The polar form of a complex number z = a + bi is z = r (cos θ + i sin θ), where r = | z | = √(a² + b²), a = r cos θ, and b = r sin θ, and θ = tan^{- 1}(b / a) for a > 0 or θ = tan^{- 1}(b / a) + π or θ = tan^{- 1}(b / a) + 180^o for a < 0.

The complex number is z = - 4 + 3i.

The polar form of a complex number z = a + bi is z = r (cos θ + i sin θ).

Here a = - 4 < 0 and b = 3.

So, first find the absolute value of r .

r = | z | = √(a² + b²)

            = √[ (-4)² + (3)² ]

            = √[ 16 + 9 ]

            = √[ 25 ]

            = 5.

Now find the argument θ.

Since a = - 4 < 0, use the formula θ = tan^{- 1}(b / a) + 180^o.

θ = tan^{- 1}[ 3/(- 4) ] + 180^o

θ ≅ - 36.87 + 180^o

θ ≅ 143.13^o

Note that here θ is measured in degrees.

Therefore, the polar form of - 4 + 3i is about 5[ cos(143.13^o) + i sin(143.13^o) ].

Answer 2

The polar form of a complex number z = a + bi is z = r (cos θ + i sin θ), where r = | z | = √(a² + b²), a = r cos θ, and b = r sin θ, and θ = tan^{- 1}(b / a) for a > 0 or θ = tan^{- 1}(b / a) + π or θ = tan^{- 1}(b / a) + 180^o for a < 0.

The complex number is z = - 4 + 3i.

The polar form of a complex number z = a + bi is z = r (cos θ + i sin θ).

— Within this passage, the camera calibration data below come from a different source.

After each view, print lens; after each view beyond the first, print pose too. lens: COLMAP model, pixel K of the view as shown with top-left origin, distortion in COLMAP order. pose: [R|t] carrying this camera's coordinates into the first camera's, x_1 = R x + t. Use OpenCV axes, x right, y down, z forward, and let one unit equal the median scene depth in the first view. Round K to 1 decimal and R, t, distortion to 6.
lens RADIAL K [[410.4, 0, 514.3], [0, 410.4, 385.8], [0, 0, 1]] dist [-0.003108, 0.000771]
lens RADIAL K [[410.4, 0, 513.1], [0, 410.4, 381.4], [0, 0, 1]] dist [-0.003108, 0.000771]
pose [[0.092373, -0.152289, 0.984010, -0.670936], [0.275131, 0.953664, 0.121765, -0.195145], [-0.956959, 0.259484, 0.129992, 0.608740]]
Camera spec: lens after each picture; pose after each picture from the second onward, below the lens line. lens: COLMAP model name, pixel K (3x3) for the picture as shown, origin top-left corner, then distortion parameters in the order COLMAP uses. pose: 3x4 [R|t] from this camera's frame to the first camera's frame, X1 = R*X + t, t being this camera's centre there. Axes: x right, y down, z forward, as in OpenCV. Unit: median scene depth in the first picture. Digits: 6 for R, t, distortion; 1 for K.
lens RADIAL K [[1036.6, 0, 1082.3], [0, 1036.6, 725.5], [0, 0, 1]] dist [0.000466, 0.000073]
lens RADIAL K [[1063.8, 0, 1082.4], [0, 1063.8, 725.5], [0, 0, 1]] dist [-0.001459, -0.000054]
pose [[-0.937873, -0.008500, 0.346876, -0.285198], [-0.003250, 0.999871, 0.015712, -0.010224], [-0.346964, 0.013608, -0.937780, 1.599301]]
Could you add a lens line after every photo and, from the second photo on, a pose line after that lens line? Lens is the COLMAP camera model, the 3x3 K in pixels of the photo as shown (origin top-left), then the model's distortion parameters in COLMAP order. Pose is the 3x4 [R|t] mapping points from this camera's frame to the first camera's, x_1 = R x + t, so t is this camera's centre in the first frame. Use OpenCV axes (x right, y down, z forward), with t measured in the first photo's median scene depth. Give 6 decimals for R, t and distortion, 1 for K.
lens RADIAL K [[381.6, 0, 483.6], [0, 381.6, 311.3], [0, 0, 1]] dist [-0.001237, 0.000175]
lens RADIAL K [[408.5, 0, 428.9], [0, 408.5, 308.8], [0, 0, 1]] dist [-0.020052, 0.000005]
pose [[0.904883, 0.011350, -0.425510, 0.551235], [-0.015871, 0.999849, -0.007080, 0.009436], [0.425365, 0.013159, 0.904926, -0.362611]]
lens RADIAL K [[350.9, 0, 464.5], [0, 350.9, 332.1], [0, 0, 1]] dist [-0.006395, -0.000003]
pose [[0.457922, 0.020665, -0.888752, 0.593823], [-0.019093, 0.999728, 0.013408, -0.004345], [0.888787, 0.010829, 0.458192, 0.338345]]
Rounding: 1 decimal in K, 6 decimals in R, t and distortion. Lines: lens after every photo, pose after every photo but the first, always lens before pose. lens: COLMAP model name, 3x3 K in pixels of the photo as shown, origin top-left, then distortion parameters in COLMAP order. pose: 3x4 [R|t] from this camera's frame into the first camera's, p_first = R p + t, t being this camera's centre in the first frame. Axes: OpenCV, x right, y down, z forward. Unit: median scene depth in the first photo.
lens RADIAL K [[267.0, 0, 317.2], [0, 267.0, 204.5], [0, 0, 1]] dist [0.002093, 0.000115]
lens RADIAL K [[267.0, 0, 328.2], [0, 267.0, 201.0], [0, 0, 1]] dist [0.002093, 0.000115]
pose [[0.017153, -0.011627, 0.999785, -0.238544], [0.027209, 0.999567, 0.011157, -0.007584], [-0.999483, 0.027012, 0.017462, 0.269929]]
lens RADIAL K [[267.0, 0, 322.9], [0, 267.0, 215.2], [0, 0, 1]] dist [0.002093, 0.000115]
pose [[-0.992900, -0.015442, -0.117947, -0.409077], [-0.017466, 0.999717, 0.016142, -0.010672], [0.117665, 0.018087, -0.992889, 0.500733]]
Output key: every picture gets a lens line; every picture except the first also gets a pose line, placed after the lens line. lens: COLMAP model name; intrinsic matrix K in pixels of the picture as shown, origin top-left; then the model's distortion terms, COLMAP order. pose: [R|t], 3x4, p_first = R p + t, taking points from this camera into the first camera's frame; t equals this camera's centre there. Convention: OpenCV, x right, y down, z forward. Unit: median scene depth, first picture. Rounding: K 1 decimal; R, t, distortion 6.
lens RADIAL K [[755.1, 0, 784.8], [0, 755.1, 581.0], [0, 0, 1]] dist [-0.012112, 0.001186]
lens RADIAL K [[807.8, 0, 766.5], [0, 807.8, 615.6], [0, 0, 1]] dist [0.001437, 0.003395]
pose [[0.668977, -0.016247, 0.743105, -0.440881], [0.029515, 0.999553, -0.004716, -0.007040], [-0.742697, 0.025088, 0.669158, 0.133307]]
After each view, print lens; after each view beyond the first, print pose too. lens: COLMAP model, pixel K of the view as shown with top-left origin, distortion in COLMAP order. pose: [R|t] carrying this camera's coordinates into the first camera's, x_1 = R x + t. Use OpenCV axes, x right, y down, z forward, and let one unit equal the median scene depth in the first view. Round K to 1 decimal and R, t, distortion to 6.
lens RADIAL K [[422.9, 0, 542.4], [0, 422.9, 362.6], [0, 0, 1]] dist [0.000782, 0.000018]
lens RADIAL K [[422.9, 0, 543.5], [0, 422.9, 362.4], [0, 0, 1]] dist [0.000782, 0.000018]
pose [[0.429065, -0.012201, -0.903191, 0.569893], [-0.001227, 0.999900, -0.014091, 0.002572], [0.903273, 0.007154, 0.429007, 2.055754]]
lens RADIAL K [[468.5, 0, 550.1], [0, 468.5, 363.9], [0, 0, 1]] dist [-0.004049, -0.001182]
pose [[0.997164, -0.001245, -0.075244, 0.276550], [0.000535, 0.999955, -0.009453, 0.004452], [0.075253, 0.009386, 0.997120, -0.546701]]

Here a = - 4 < 0 and b = 3.

So, first find the absolute value of r .

r = | z | = √(a² + b²)

            = √[ (-4)² + (3)² ]

            = √[ 16 + 9 ]

            = √[ 25 ]

            = 5.

Now find the argument θ.

Since a = - 4 < 0, use the formula θ = tan^{- 1}(b / a) + π.

θ = tan^{- 1}[ 3/(- 4) ] + π

θ = tan^{- 1}(- 0.75) + π

θ ≅ - 0.6435 + (3.14159)

θ ≅ 2.498

θ ≅ 2.5.

Note that here θ is measured in radians.

Therefore, the polar form of - 4 + 3i is about 5 [ cos 2.5 + i sin 2.5 ].